#### Provided text:
## Begin
Critics of the current credit say that the credit's non- refundable status is an important policy issue because of its implications for the viability of small research-intensive firms. In recent decades, a number of successful technological innovations have originated with small start-up firms. Many such firms spend substantial sums on R&D even though they lose money in their first few years of existence. In the view of critics, the credit's non-refundability decreases their chances for survival because it effectively removes the credit as a possible source of needed funding for R&D projects. Of course some small start-up firms do end up growing into large, innovative, and profitable enterprises, but only if they can raise enough capital to survive during the crucial early years. If the credit were made wholly or partially refundable, any firm investing in qualified research would have more funds to invest in R&D, regardless of tax status.37

Unsettled and Inadequate Definition of Qualified Research

Yet another policy issue raised by the current R&E tax credit is lingering uncertainty among firms conducting R&D over how the IRS will implement final regulations it issued in December 2003 on the definition of qualified research and significant gaps in those regulations. Critics point out that this uncertainty undermines the efficacy of the credit and inflates the cost of administering it. Persistent questions about what research does and does not qualify for the credit may deter some firms from claiming it and may encourage others to re-classify certain activities to make them eligible for the credit. And the uncertainty sets the stage for costly, time-consuming legal disputes between business taxpayers and the IRS over whether claims for the credit are valid.
## End
#### The task:
Please copy, word for word, the part of the passage on the research tax credit that opens with the words containing "Yet another policy" and closes with "credit are valid.".

#### Supplied information:
## Begin
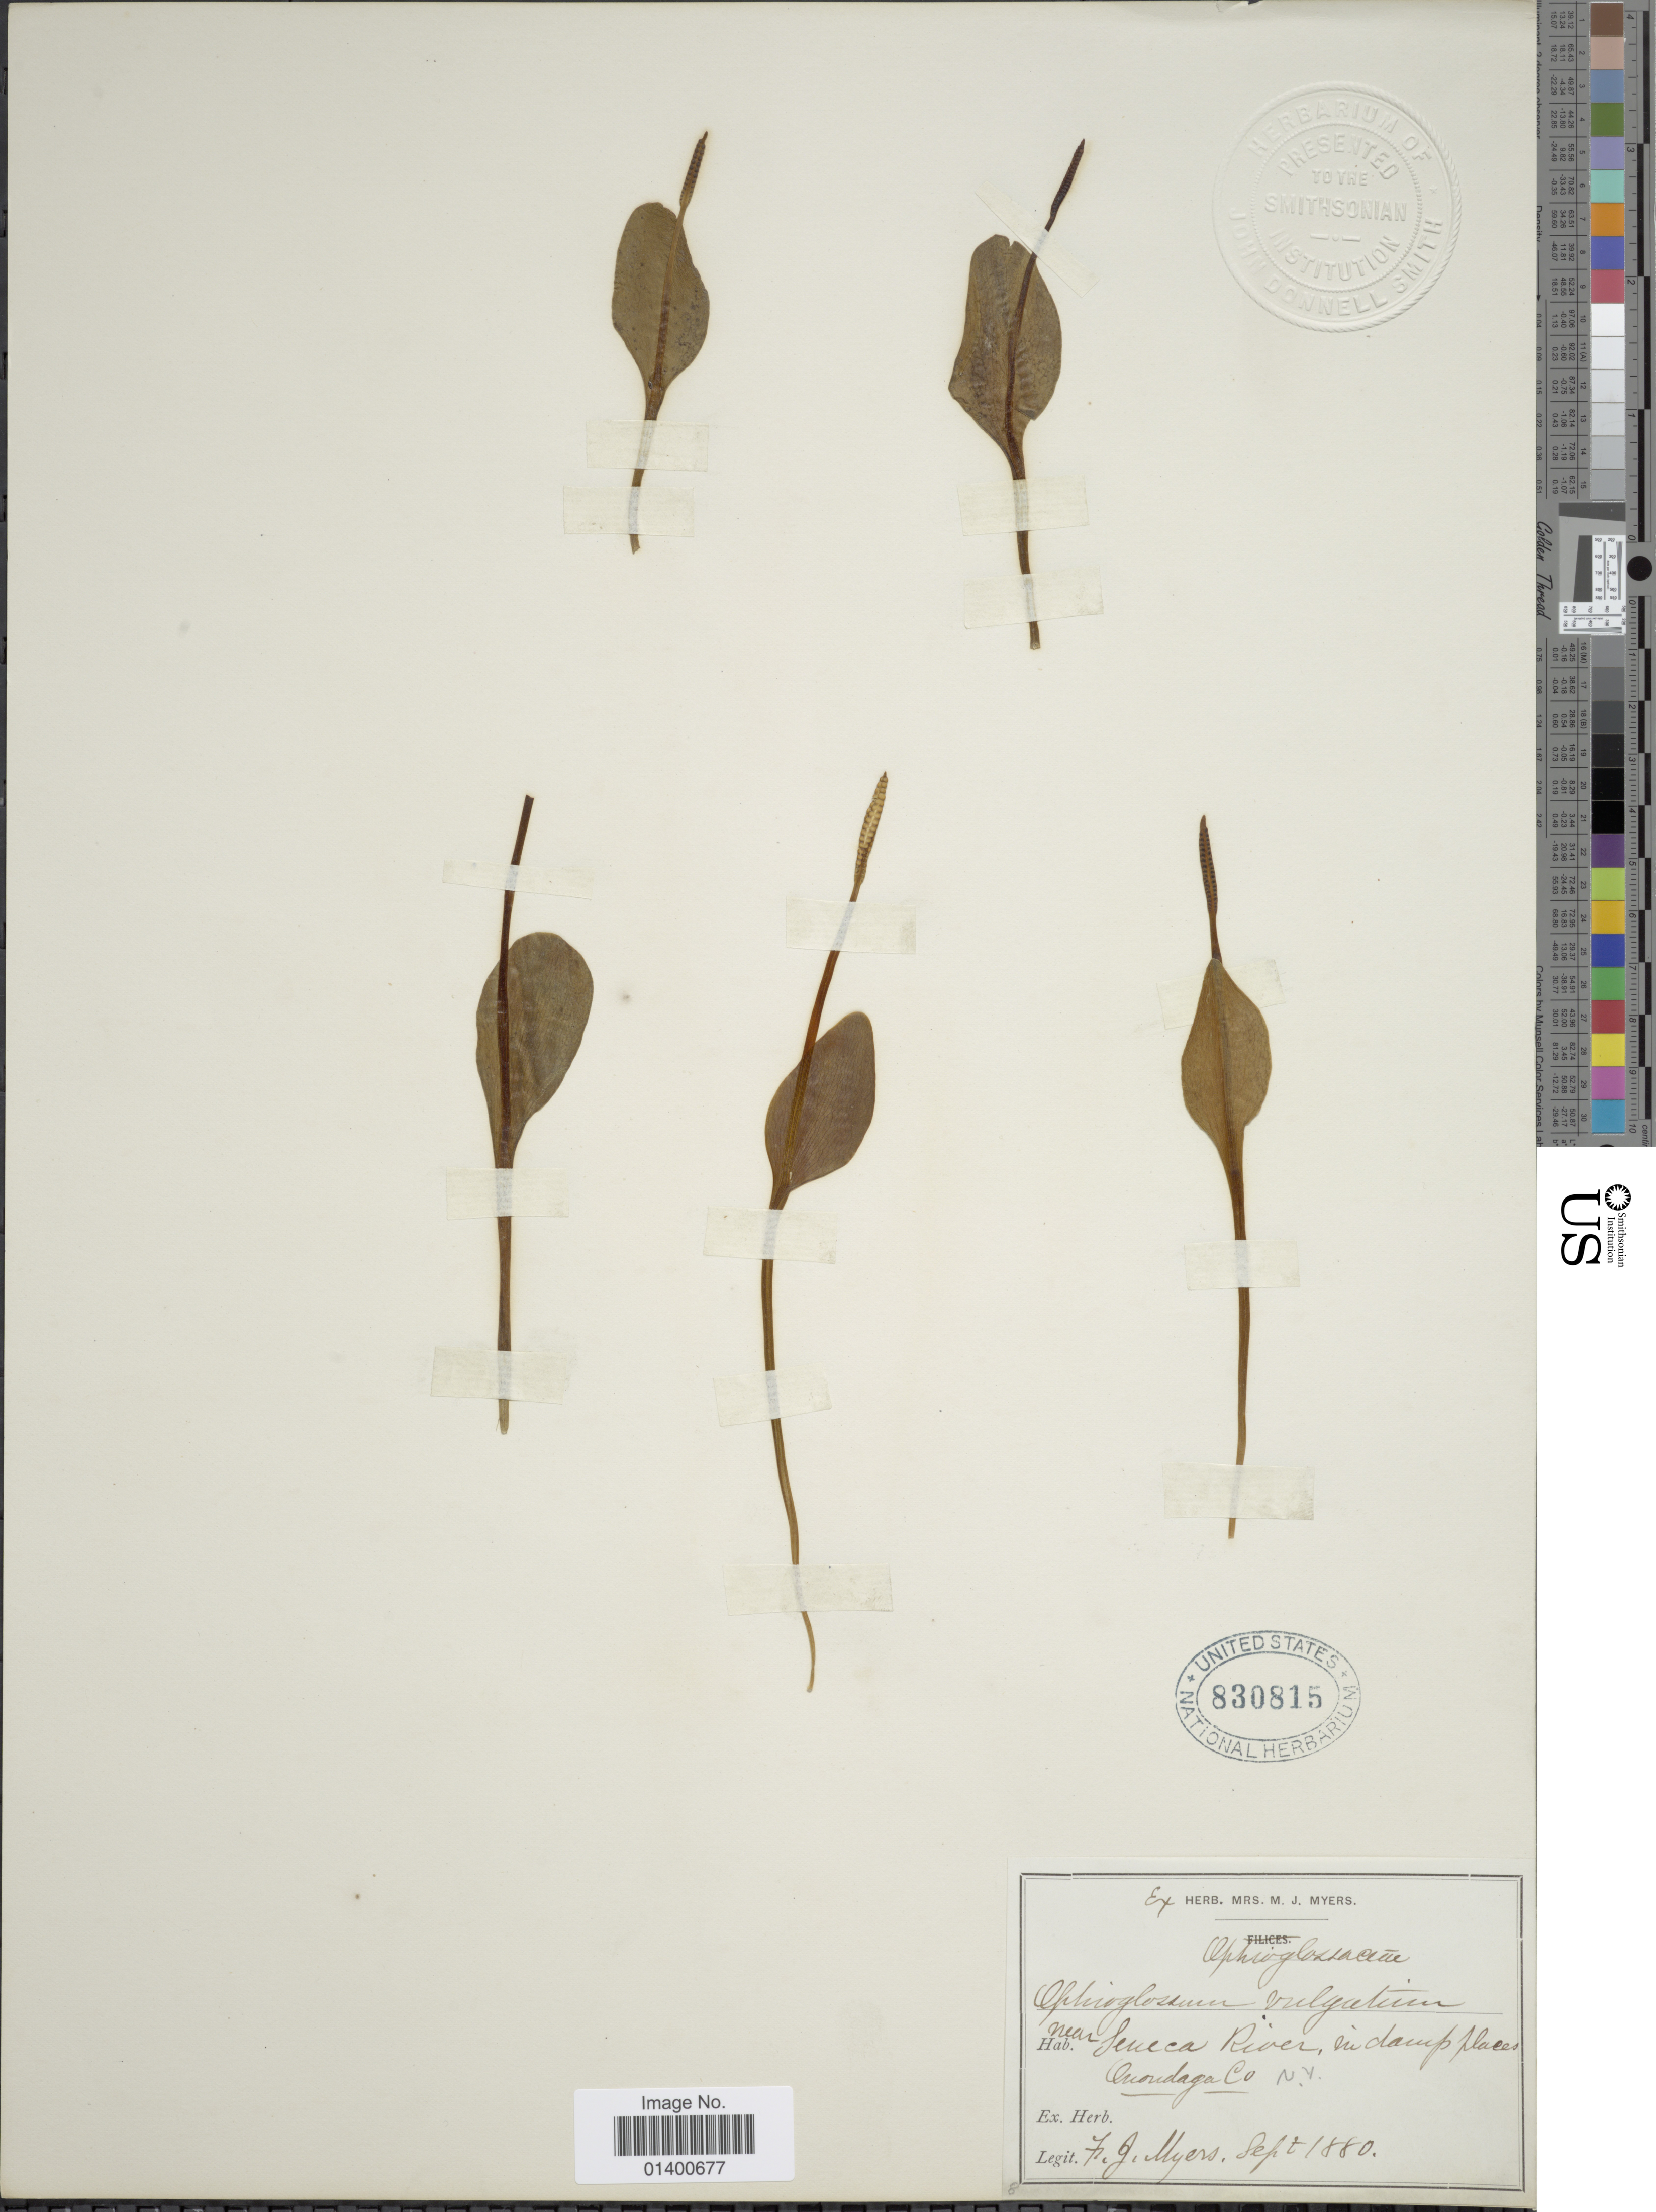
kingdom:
## End
#### Solution to this problem:
Yet another policy issue raised by the current R&E tax credit is lingering uncertainty among firms conducting R&D over how the IRS will implement final regulations it issued in December 2003 on the definition of qualified research and significant gaps in those regulations. Critics point out that this uncertainty undermines the efficacy of the credit and inflates the cost of administering it. Persistent questions about what research does and does not qualify for the credit may deter some firms from claiming it and may encourage others to re-classify certain activities to make them eligible for the credit. And the uncertainty sets the stage for costly, time-consuming legal disputes between business taxpayers and the IRS over whether claims for the credit are valid.